Wednesday, May 25, 2016

Thursday May 26 2016 Housing and Economic stories


Lost Seals And Other Excuses Used By Defaulting Chinese Firms - (www.bloomberg.com) Missing corporate stamps, shuffled assets and disappearing executives have become the hallmarks of debt distress in China. Investors are starting to lose patience. China Shanshui Cement Group Ltd. said this month it couldn’t distribute interest without its company seal, only for the underwriter to report payment later saying the stamp isn’t needed. Shenyang City Utility Group Co. said it couldn’t publish a repayment statement as the holder of its chop was traveling. China City Construction Holding Group Co.’s bonds slumped to 79 yuan out of 100 yuan face value on May 6 after its controlling shareholder changed. Fosun International Ltd. was among issuers to report lost contact with executives. A lack of transparency and protections in bond documentation are adding to the angst among investors in China, where a record 10 companies have failed to make payments this year amid the weakest economic growth in a quarter century. This has prompted authorities to tighten regulation and scrutinize underwriters’ due diligence work.  

Liquid alternative mutual funds leave investors disappointed - (www.ft.com) The asset management industry’s hopes of bringing hedge fund strategies to the American mass market have stalled in the face of miserable returns and scepticism from investors. Assets in so-called liquid alternative mutual funds in the US, which doubled between 2011 and 2014, have stagnated for two years, and new data show that the average fund lost money, regardless of whether the sector is measured over one, three, five or 10 years. The scale of the disappointment has become apparent because Morningstar, the research group tracking mutual funds, began categorising liquid alts funds separately from some bond funds this month.

The High Cost of Ultralow Interest Rates - (online.wsj.com) These policies are toxic for financial stability.
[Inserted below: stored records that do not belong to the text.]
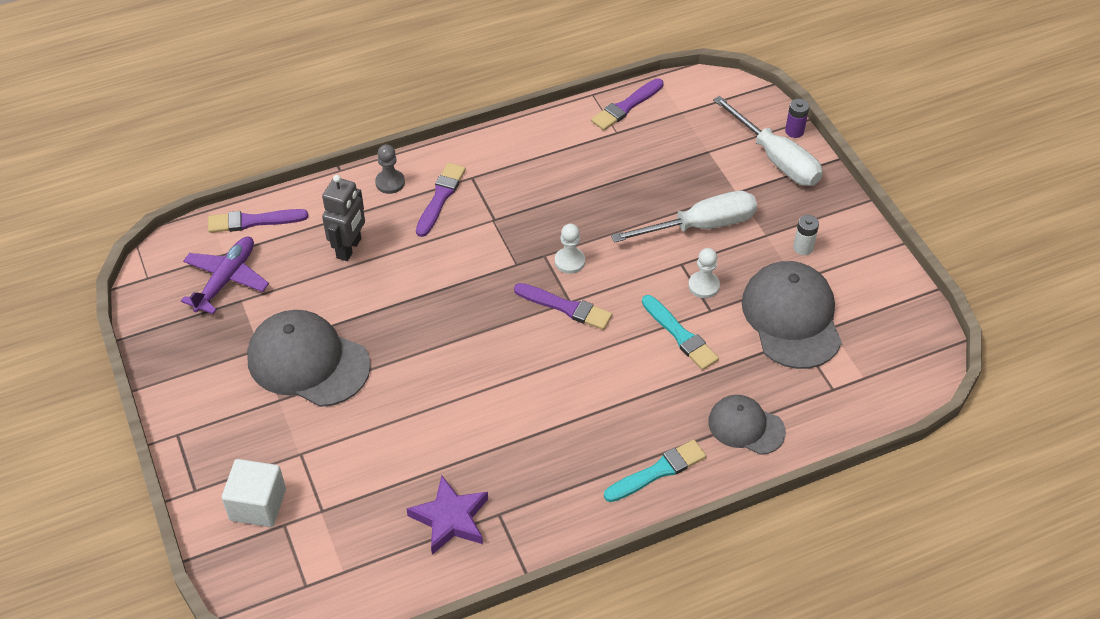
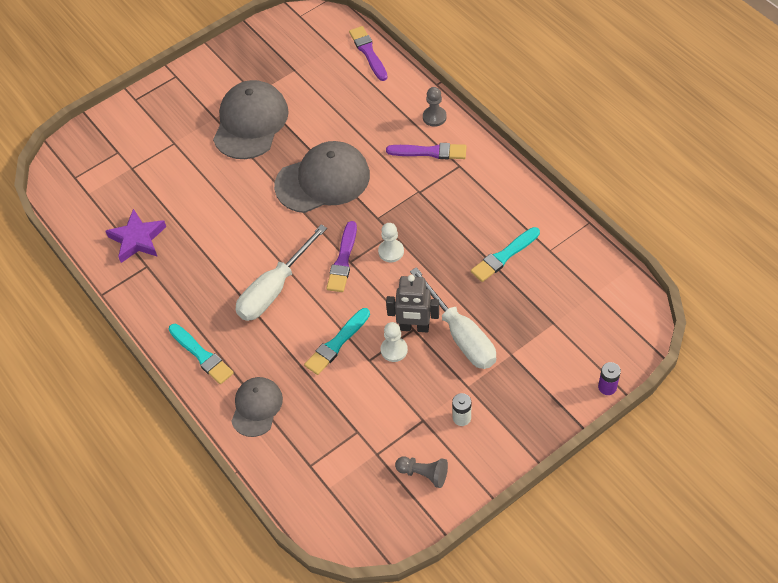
camera: 80 degrees right, 5 degrees up
(226, 280) = (310, 56): purple plane -> none
(258, 505) = (130, 134): white cube -> none
(349, 248) = (360, 113): grey robot -> grey robot (414, 327)
(611, 169) = (504, 256): none -> turquoise brush
(626, 106) = (584, 250): purple brush -> none
(776, 159) = (564, 378): white screwdriver -> white screwdriver (274, 289)
(791, 317) = (378, 422): grey cap -> grey cap (323, 180)
(862, 292) = (423, 474): none -> grey pawn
They force retired people to curtail spending and discourage the young from saving for retirement. They force people into making risky investments and don’t stimulate economic growth. Worse, they gradually undermine personal responsibility and ensure that future generations are more dependent on government programs. The Fed has kept interest rates near zero for more than seven years. Experts generally recommend that U.S. households accumulate savings sufficient for 25 years of spending at 80% of earnings the year before retirement. Some savings will be in the form of Social Security benefits. But unconventional monetary policies are making it nearly impossible for most households to achieve the rest.

Abu Dhabi Stocks in Worst Run Since October as Gulf Markets Drop - (www.bloomberg.com) Abu Dhabi stocks posted their longest losing streak since October amid a slump in trading across Gulf Arab equity markets as investors held out for more than a $1 billion worth of rights issues. The ADX General Index fell 1.1 percent, declining for the sixth straight day. Emirates Telecommunications Group Co., or Etisalat, the largest phone company in the Middle East, led the retreat with a 2.6 percent drop. Traders exchanged shares in about a third of companies on the gauge. The Bloomberg GCC 200 Index slipped for a third day, with volumes on the main gauges in the six-nation Gulf Cooperation Council languishing at less than half the 20-day average.

Hedge Funds Are Betting Record Amounts on Meltdown of Australian Banks and Housing Bubble - (www.wolfstreet.com)  It has been called the “widow maker trade,” based on how short sellers have been dealt with over the past few years. The fundamentals have been inviting: Australia has been in a fully blooming housing bubble. Households are the most indebted in the world, based on debt to disposable income. To maintain the housing bubble, the central bank slashed interest rates to record lows (1.75%). The government wants to keep the bubble going for as long as possible. So regulators close their eyes, according to media reports, to questionable or even illegal lending practices. Home prices, after soaring for years, are clearly unsustainable. But just because it’s a bubble doesn’t mean it has to implode on schedule. It will implode, as all bubbles do, but on its own time. If short sellers get the timing wrong, they’ll get run over by market euphoria. Hence, “widow maker trade” for betting against the housing bubble by shorting the banks.